I later learn that blast fishing or dynamite fishing is an all too common practice in the Philippines and across Southeast Asia. Explosions are used to kill fish and make them float to the surface. However, the reality is much different. The bomb causes a shock wave that stuns the fish ruptures their swim bladder. This causes an abrupt loss of buoyancy and while a small number of fish float to the surface, most sink to the sea floor.
As you can expect, dynamite is indiscriminate when it comes to the kind of fish it kills. Whether it’s tuna or clown fish (think Nemo!), dynamite is equally lethal. It’s also extremely destructive of the coral and organisms that support the greater ecosystem. Many of the sites here in the Philippines are littered with dead and broken coral. Until now, I did not understand why. Given the bombs are often homemade, this frequently leads to injuries and death above sea level as well.

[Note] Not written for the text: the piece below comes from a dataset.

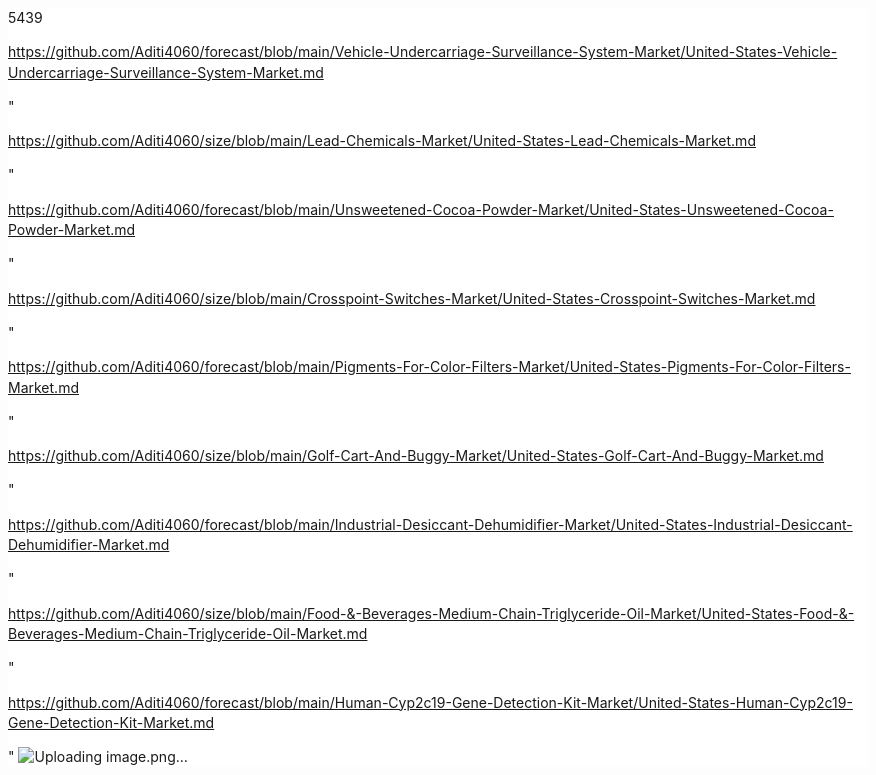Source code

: 5439</p><p><a href="https://github.com/Aditi4060/forecast/blob/main/Vehicle-Undercarriage-Surveillance-System-Market/United-States-Vehicle-Undercarriage-Surveillance-System-Market.md">https://github.com/Aditi4060/forecast/blob/main/Vehicle-Undercarriage-Surveillance-System-Market/United-States-Vehicle-Undercarriage-Surveillance-System-Market.md</a></p>"<p><a href="https://github.com/Aditi4060/size/blob/main/Lead-Chemicals-Market/United-States-Lead-Chemicals-Market.md">https://github.com/Aditi4060/size/blob/main/Lead-Chemicals-Market/United-States-Lead-Chemicals-Market.md</a></p>"<p><a href="https://github.com/Aditi4060/forecast/blob/main/Unsweetened-Cocoa-Powder-Market/United-States-Unsweetened-Cocoa-Powder-Market.md">https://github.com/Aditi4060/forecast/blob/main/Unsweetened-Cocoa-Powder-Market/United-States-Unsweetened-Cocoa-Powder-Market.md</a></p>"<p><a href="https://github.com/Aditi4060/size/blob/main/Crosspoint-Switches-Market/United-States-Crosspoint-Switches-Market.md">https://github.com/Aditi4060/size/blob/main/Crosspoint-Switches-Market/United-States-Crosspoint-Switches-Market.md</a></p>"<p><a href="https://github.com/Aditi4060/forecast/blob/main/Pigments-For-Color-Filters-Market/United-States-Pigments-For-Color-Filters-Market.md">https://github.com/Aditi4060/forecast/blob/main/Pigments-For-Color-Filters-Market/United-States-Pigments-For-Color-Filters-Market.md</a></p>"<p><a href="https://github.com/Aditi4060/size/blob/main/Golf-Cart-And-Buggy-Market/United-States-Golf-Cart-And-Buggy-Market.md">https://github.com/Aditi4060/size/blob/main/Golf-Cart-And-Buggy-Market/United-States-Golf-Cart-And-Buggy-Market.md</a></p>"<p><a href="https://github.com/Aditi4060/forecast/blob/main/Industrial-Desiccant-Dehumidifier-Market/United-States-Industrial-Desiccant-Dehumidifier-Market.md">https://github.com/Aditi4060/forecast/blob/main/Industrial-Desiccant-Dehumidifier-Market/United-States-Industrial-Desiccant-Dehumidifier-Market.md</a></p>"<p><a href="https://github.com/Aditi4060/size/blob/main/Food-&-Beverages-Medium-Chain-Triglyceride-Oil-Market/United-States-Food-&-Beverages-Medium-Chain-Triglyceride-Oil-Market.md">https://github.com/Aditi4060/size/blob/main/Food-&-Beverages-Medium-Chain-Triglyceride-Oil-Market/United-States-Food-&-Beverages-Medium-Chain-Triglyceride-Oil-Market.md</a></p>"<p><a href="https://github.com/Aditi4060/forecast/blob/main/Human-Cyp2c19-Gene-Detection-Kit-Market/United-States-Human-Cyp2c19-Gene-Detection-Kit-Market.md">https://github.com/Aditi4060/forecast/blob/main/Human-Cyp2c19-Gene-Detection-Kit-Market/United-States-Human-Cyp2c19-Gene-Detection-Kit-Market.md</a></p>"
![Uploading image.png…]()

With a bit of research, I discovered a study that found over 70, 000 fishermen in the Philippines engage in dynamite fishing. One diver asked curiously, “Isn’t dynamite fishing illegal?” Well, yes, but making something illegal isn’t enough to stop it. There has to be enforcement. Specifically, enforcement that can’t be bribed. This is, of course, rare in the Philippines. So we dive on; enjoying the explosions of 1944 that brought us marvellous wrecks to explore deep below and trying not to get too discouraged with each hiss and bang that fills our ears today.